H. Suriansyah, Ketua DPD Pekat IB, menekankan pentingnya wadah resmi ini untuk menyatukan visi dan misi dalam menjalankan program sosial dan advokasi masyarakat. “Kami ingin menciptakan sinergi antarorganisasi agar lebih terorganisir dalam memberikan kontribusi nyata bagi Kalimantan Selatan, terutama dalam menghadapi tantangan pembangunan sebagai penyangga IKN,” tegasnya.

Mahyudin, Ketua LBH Pekat, menambahkan bahwa forum ini juga akan menjadi ruang dialog untuk memperkuat regulasi dan posisi hukum Ormas serta LSM di daerah. “Langkah ini penting agar keberadaan organisasi masyarakat semakin diakui dan dapat bersinergi dengan pemerintah maupun sektor swasta,” jelasnya.
Anang Bidik, Ketua Gepak Kalsel, menyatakan bahwa peran strategis Kalimantan Selatan dalam pembangunan nasional menuntut kekompakan elemen masyarakat. “Dengan adanya asosiasi ini, kita bisa lebih solid dalam memperjuangkan kepentingan daerah dan masyarakat luas,” ujarnya. Ia juga mengungkapkan antusiasme dari beberapa organisasi mahasiswa yang tertarik bergabung, mengingat peran penting mahasiswa sebagai generasi penerus dalam melanjutkan perjuangan ini.
Forum Diskusi Publik tersebut akan melibatkan berbagai pemangku kepentingan, termasuk akademisi, praktisi hukum, dan perwakilan pemerintah daerah. Tujuannya adalah merumuskan struktur dan arah kebijakan asosiasi yang akan dibentuk, memastikan keberlanjutan dan efektivitasnya dalam mendukung pembangunan berkelanjutan di Kalsel.
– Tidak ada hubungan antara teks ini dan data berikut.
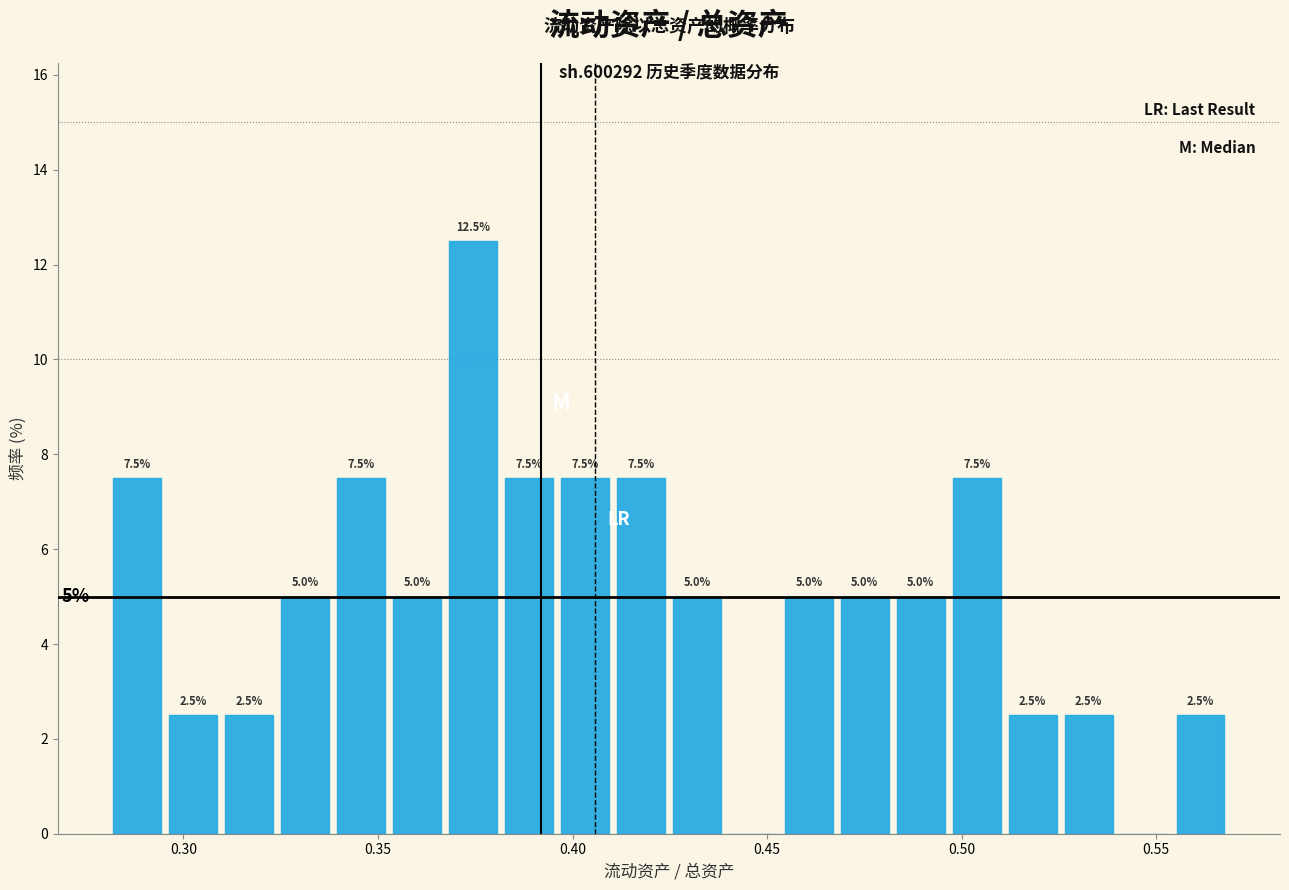

Read against the x-axis, roughly where is the centre of the tallest bar?

0.375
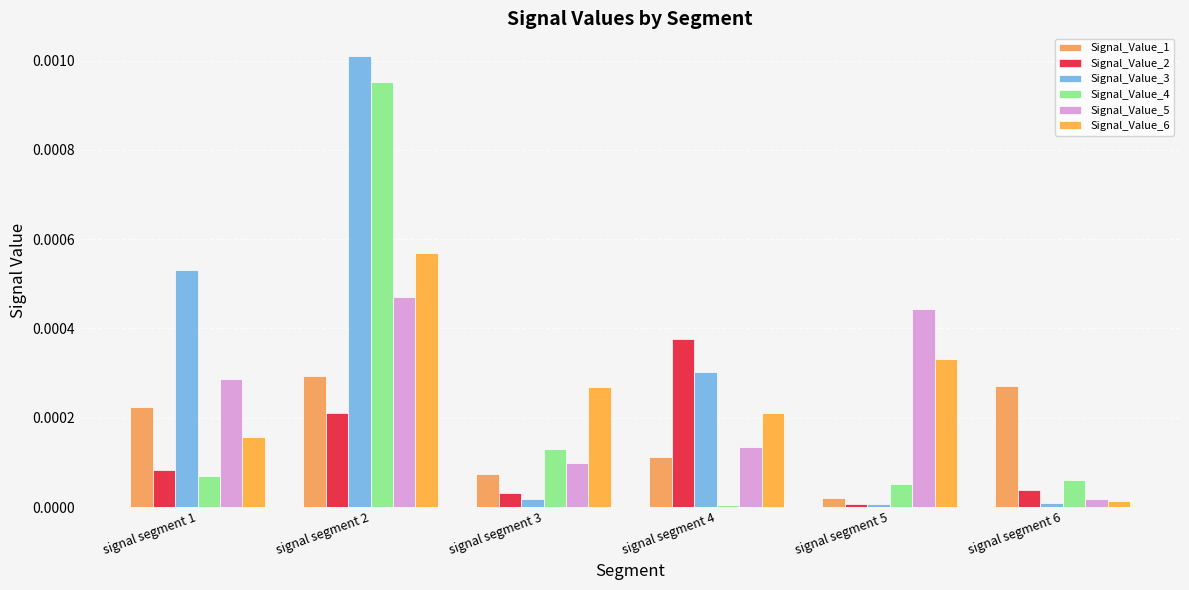

How many groups of bars are there?

6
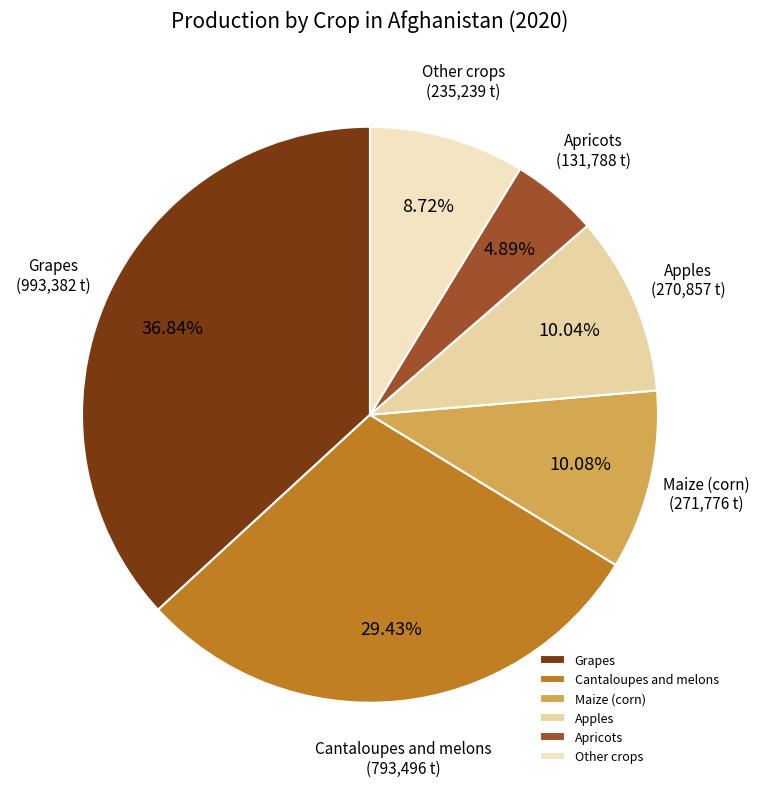

Count the number of slices in the pie.

6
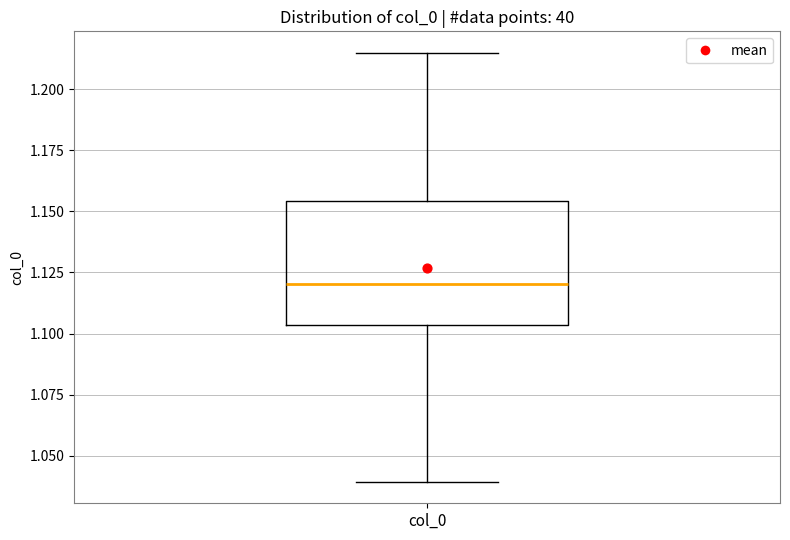

Transcribe this box plot: give where the median line is, the range the box spans, and where the two whiskers end, as read against the y-axis. The values are not printed on the chart, so give them approximately, as read against the axis.

median 1.120, box 1.105 to 1.155, whiskers 1.040 to 1.215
Dengan terbentuknya asosiasi ini, diharapkan Ormas, LSM, dan organisasi mahasiswa di Kalimantan Selatan dapat lebih efektif dalam bersinergi dan memperkuat perannya dalam pembangunan sosial, ekonomi, serta advokasi masyarakat. Hal ini akan memberikan kontribusi signifikan dalam menghadapi tantangan dan peluang pembangunan di era baru, khususnya dengan keberadaan IKN.